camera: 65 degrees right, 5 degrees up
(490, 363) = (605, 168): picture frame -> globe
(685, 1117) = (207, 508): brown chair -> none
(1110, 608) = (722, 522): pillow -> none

========================================================================

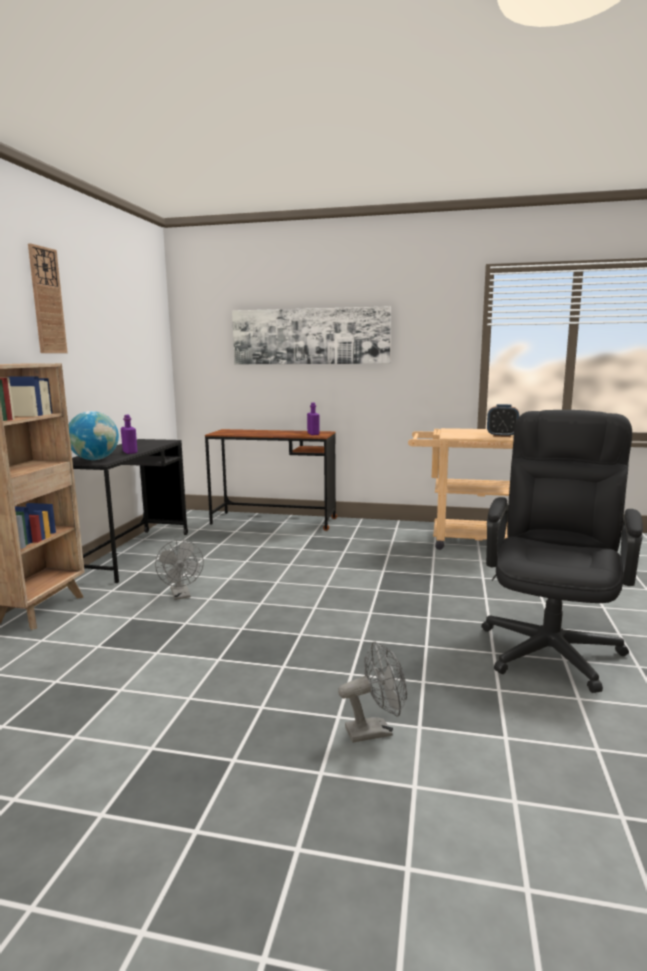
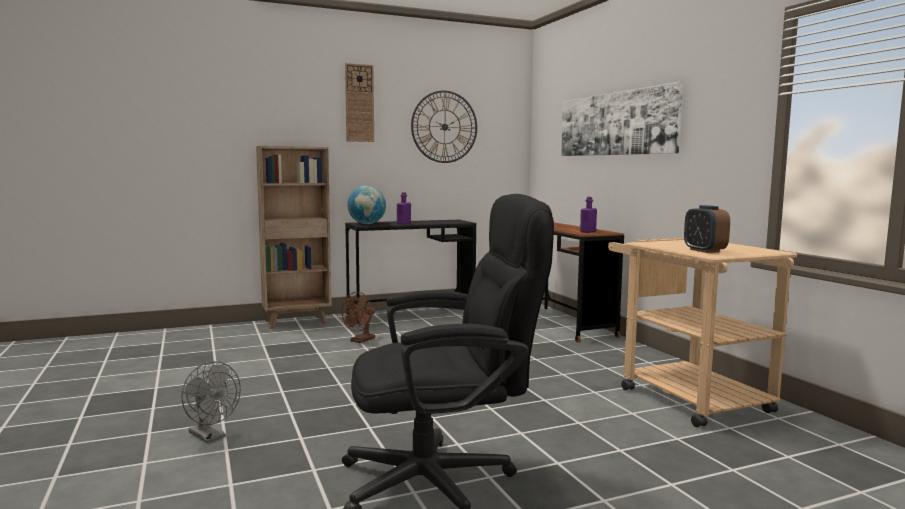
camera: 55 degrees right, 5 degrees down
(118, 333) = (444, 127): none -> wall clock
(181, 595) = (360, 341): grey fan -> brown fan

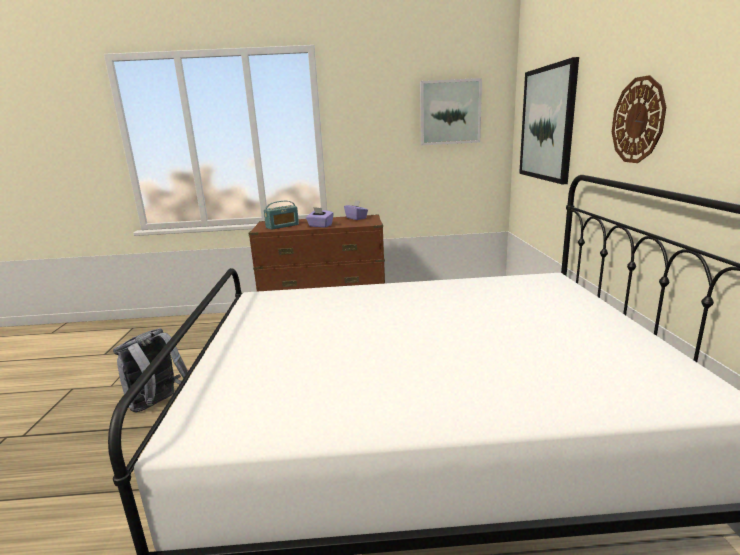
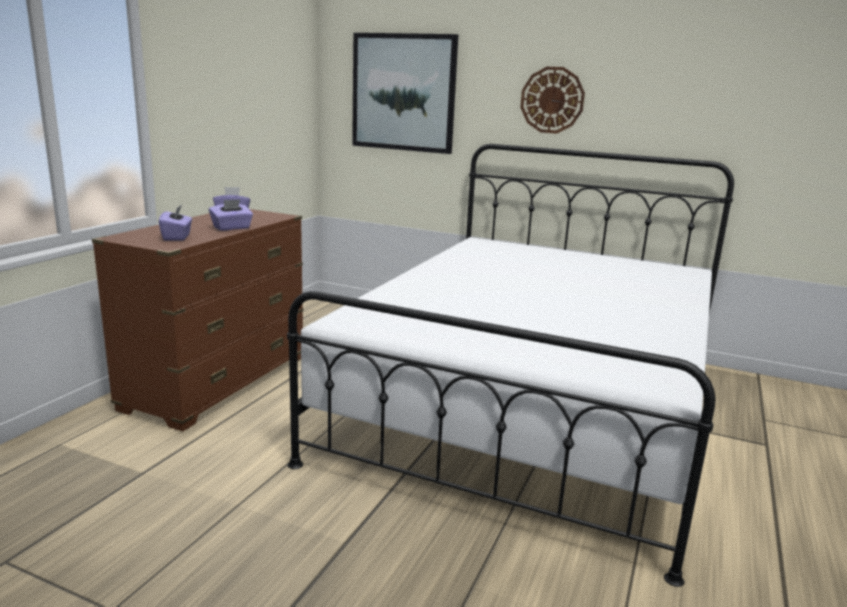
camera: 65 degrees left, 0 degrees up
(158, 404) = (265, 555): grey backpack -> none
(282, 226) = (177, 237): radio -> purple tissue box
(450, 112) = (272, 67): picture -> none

========================================================================

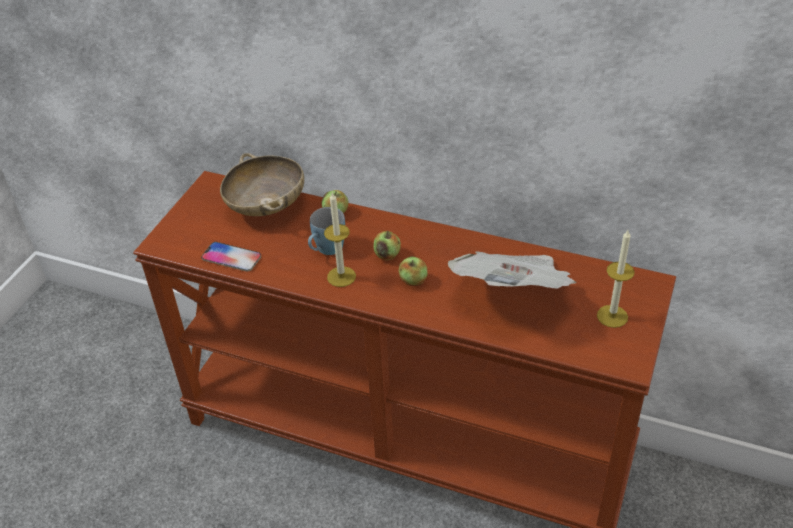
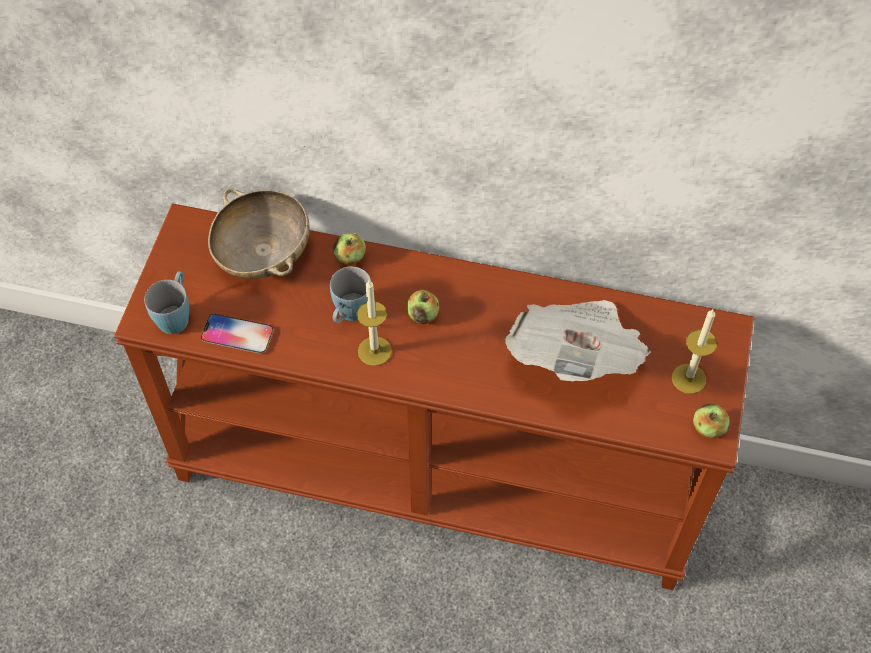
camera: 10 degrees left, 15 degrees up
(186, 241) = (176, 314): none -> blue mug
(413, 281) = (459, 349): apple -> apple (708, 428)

========================================================================

→ WHAT NEEDS TO BE DONE
Using the entries above, repeat only the lines from the one containing "(158, 404) = (265, 555): grey" through the one containing "(450, 112) = (272, 67): picture -> none", end lines included.

→ ANSWER FOR THE TASK
(158, 404) = (265, 555): grey backpack -> none
(282, 226) = (177, 237): radio -> purple tissue box
(450, 112) = (272, 67): picture -> none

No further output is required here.